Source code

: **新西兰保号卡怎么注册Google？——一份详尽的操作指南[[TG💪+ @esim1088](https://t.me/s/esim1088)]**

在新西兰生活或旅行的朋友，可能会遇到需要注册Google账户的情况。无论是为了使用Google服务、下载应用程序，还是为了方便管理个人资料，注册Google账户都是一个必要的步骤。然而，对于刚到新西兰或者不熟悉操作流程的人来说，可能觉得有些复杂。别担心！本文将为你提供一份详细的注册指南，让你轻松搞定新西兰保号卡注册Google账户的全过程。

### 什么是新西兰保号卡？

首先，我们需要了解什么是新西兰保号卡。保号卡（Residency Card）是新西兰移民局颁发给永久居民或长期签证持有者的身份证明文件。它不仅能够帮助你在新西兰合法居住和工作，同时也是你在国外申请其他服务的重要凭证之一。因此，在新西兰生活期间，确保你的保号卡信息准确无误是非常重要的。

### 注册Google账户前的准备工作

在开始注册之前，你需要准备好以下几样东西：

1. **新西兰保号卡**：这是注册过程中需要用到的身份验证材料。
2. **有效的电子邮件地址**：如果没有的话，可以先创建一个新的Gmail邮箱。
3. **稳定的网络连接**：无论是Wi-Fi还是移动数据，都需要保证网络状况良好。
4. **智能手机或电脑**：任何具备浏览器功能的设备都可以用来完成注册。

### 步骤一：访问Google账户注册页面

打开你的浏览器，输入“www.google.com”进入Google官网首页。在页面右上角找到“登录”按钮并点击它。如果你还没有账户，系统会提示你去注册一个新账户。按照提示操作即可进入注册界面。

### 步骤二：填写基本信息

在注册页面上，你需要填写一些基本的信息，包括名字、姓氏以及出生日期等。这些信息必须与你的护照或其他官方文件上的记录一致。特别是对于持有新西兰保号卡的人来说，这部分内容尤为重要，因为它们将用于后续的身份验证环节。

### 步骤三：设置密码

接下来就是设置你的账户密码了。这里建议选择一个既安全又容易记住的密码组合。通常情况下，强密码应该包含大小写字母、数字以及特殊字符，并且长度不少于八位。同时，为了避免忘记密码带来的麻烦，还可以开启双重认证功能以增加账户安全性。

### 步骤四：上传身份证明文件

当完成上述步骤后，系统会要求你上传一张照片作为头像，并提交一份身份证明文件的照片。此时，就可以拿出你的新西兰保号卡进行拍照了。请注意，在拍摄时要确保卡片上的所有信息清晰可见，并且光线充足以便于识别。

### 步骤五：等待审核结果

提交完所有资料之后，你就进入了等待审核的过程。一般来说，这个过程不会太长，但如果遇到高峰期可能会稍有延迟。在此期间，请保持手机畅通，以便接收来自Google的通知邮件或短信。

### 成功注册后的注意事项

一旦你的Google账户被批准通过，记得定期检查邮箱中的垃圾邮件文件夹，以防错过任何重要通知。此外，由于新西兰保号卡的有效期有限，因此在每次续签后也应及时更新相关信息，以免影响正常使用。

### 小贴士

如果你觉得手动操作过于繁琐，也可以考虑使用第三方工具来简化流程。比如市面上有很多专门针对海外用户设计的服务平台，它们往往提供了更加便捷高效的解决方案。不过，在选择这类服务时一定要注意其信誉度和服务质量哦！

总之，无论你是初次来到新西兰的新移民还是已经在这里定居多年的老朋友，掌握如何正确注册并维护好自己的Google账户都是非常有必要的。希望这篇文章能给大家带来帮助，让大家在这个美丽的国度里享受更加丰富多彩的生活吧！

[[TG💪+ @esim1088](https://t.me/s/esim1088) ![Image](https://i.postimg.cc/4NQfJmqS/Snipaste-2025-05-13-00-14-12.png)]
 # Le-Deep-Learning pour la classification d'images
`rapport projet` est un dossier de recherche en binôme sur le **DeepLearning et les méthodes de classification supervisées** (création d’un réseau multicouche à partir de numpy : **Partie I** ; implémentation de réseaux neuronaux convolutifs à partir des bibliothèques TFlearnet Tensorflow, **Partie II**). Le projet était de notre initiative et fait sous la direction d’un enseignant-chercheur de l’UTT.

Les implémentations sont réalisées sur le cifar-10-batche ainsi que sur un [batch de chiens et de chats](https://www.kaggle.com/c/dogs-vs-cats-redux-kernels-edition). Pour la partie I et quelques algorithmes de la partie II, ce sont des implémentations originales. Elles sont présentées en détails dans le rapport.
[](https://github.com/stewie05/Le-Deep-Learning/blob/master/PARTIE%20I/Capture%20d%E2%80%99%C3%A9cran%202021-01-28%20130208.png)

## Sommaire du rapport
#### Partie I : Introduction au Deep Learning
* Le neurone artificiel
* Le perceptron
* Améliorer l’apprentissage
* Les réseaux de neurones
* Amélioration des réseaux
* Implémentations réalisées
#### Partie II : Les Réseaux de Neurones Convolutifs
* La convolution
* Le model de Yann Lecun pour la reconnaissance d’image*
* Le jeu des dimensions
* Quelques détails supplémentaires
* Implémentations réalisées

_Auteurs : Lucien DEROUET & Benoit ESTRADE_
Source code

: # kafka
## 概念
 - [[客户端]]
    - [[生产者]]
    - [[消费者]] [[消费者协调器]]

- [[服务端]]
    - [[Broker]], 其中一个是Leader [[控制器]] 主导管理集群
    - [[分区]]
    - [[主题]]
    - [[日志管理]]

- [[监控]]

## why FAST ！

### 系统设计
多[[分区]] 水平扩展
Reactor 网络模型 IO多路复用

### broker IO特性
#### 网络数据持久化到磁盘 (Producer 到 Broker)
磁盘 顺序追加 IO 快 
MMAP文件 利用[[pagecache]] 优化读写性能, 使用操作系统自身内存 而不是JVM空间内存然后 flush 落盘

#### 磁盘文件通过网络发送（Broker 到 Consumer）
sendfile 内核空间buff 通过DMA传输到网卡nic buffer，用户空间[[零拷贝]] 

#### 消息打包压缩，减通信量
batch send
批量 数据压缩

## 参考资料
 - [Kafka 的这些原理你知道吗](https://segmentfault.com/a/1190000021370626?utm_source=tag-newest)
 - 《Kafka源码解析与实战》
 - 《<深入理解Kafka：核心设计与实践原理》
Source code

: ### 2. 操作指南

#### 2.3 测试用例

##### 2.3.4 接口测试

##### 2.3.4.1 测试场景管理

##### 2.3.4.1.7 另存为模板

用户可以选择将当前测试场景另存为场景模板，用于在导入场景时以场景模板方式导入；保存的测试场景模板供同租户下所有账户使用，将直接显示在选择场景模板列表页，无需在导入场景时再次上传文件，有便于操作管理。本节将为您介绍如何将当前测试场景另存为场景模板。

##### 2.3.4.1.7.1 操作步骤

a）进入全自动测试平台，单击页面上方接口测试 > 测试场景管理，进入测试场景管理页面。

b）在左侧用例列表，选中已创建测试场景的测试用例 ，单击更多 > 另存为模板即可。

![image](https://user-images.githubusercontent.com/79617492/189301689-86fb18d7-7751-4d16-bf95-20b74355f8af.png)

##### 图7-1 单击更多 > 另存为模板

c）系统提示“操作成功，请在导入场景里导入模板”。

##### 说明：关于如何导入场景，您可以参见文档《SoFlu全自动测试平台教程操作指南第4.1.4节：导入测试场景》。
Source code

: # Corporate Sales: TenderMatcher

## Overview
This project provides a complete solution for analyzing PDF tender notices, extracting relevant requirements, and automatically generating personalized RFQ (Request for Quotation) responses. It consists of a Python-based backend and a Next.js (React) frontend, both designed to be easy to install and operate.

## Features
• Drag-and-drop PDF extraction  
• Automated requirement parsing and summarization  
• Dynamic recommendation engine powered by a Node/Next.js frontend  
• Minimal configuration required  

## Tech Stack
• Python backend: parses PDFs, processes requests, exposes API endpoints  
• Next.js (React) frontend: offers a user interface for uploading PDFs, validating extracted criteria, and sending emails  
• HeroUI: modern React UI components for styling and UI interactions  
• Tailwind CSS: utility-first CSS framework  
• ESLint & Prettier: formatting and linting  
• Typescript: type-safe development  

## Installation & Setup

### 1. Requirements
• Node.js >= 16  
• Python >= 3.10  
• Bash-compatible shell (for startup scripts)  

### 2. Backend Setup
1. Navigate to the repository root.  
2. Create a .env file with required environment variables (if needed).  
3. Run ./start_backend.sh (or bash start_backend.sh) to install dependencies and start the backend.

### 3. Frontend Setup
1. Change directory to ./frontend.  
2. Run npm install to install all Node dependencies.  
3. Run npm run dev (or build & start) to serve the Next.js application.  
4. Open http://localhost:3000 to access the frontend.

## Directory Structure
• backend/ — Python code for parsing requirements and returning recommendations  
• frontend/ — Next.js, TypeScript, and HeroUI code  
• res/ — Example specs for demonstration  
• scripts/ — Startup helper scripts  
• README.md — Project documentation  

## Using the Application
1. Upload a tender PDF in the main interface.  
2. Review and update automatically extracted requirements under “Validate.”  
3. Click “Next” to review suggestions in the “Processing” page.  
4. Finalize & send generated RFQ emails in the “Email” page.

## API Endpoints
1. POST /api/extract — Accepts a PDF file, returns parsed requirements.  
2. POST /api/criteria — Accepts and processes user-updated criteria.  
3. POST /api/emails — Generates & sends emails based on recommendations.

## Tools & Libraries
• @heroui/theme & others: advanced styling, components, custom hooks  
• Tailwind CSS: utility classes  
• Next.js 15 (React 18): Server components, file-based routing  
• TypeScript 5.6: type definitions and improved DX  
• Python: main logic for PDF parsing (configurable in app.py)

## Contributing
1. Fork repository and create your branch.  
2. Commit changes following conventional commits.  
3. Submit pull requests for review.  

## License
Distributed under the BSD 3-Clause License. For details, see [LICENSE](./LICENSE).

━━━━━━━━━━━━━━━━

_WORK TO COMPLETE:_
Please reproduce the records word for word, from their first line through the line that contains "enseignant-chercheur de l’UTT.", with both of those lines included.

_EXERCISE SOLUTION:_
Source code

: **新西兰保号卡怎么注册Google？——一份详尽的操作指南[[TG💪+ @esim1088](https://t.me/s/esim1088)]**

在新西兰生活或旅行的朋友，可能会遇到需要注册Google账户的情况。无论是为了使用Google服务、下载应用程序，还是为了方便管理个人资料，注册Google账户都是一个必要的步骤。然而，对于刚到新西兰或者不熟悉操作流程的人来说，可能觉得有些复杂。别担心！本文将为你提供一份详细的注册指南，让你轻松搞定新西兰保号卡注册Google账户的全过程。

### 什么是新西兰保号卡？

首先，我们需要了解什么是新西兰保号卡。保号卡（Residency Card）是新西兰移民局颁发给永久居民或长期签证持有者的身份证明文件。它不仅能够帮助你在新西兰合法居住和工作，同时也是你在国外申请其他服务的重要凭证之一。因此，在新西兰生活期间，确保你的保号卡信息准确无误是非常重要的。

### 注册Google账户前的准备工作

在开始注册之前，你需要准备好以下几样东西：

1. **新西兰保号卡**：这是注册过程中需要用到的身份验证材料。
2. **有效的电子邮件地址**：如果没有的话，可以先创建一个新的Gmail邮箱。
3. **稳定的网络连接**：无论是Wi-Fi还是移动数据，都需要保证网络状况良好。
4. **智能手机或电脑**：任何具备浏览器功能的设备都可以用来完成注册。

### 步骤一：访问Google账户注册页面

打开你的浏览器，输入“www.google.com”进入Google官网首页。在页面右上角找到“登录”按钮并点击它。如果你还没有账户，系统会提示你去注册一个新账户。按照提示操作即可进入注册界面。

### 步骤二：填写基本信息

在注册页面上，你需要填写一些基本的信息，包括名字、姓氏以及出生日期等。这些信息必须与你的护照或其他官方文件上的记录一致。特别是对于持有新西兰保号卡的人来说，这部分内容尤为重要，因为它们将用于后续的身份验证环节。

### 步骤三：设置密码

接下来就是设置你的账户密码了。这里建议选择一个既安全又容易记住的密码组合。通常情况下，强密码应该包含大小写字母、数字以及特殊字符，并且长度不少于八位。同时，为了避免忘记密码带来的麻烦，还可以开启双重认证功能以增加账户安全性。

### 步骤四：上传身份证明文件

当完成上述步骤后，系统会要求你上传一张照片作为头像，并提交一份身份证明文件的照片。此时，就可以拿出你的新西兰保号卡进行拍照了。请注意，在拍摄时要确保卡片上的所有信息清晰可见，并且光线充足以便于识别。

### 步骤五：等待审核结果

提交完所有资料之后，你就进入了等待审核的过程。一般来说，这个过程不会太长，但如果遇到高峰期可能会稍有延迟。在此期间，请保持手机畅通，以便接收来自Google的通知邮件或短信。

### 成功注册后的注意事项

一旦你的Google账户被批准通过，记得定期检查邮箱中的垃圾邮件文件夹，以防错过任何重要通知。此外，由于新西兰保号卡的有效期有限，因此在每次续签后也应及时更新相关信息，以免影响正常使用。

### 小贴士

如果你觉得手动操作过于繁琐，也可以考虑使用第三方工具来简化流程。比如市面上有很多专门针对海外用户设计的服务平台，它们往往提供了更加便捷高效的解决方案。不过，在选择这类服务时一定要注意其信誉度和服务质量哦！

总之，无论你是初次来到新西兰的新移民还是已经在这里定居多年的老朋友，掌握如何正确注册并维护好自己的Google账户都是非常有必要的。希望这篇文章能给大家带来帮助，让大家在这个美丽的国度里享受更加丰富多彩的生活吧！

[[TG💪+ @esim1088](https://t.me/s/esim1088) ![Image](https://i.postimg.cc/4NQfJmqS/Snipaste-2025-05-13-00-14-12.png)]
 # Le-Deep-Learning pour la classification d'images
`rapport projet` est un dossier de recherche en binôme sur le **DeepLearning et les méthodes de classification supervisées** (création d’un réseau multicouche à partir de numpy : **Partie I** ; implémentation de réseaux neuronaux convolutifs à partir des bibliothèques TFlearnet Tensorflow, **Partie II**). Le projet était de notre initiative et fait sous la direction d’un enseignant-chercheur de l’UTT.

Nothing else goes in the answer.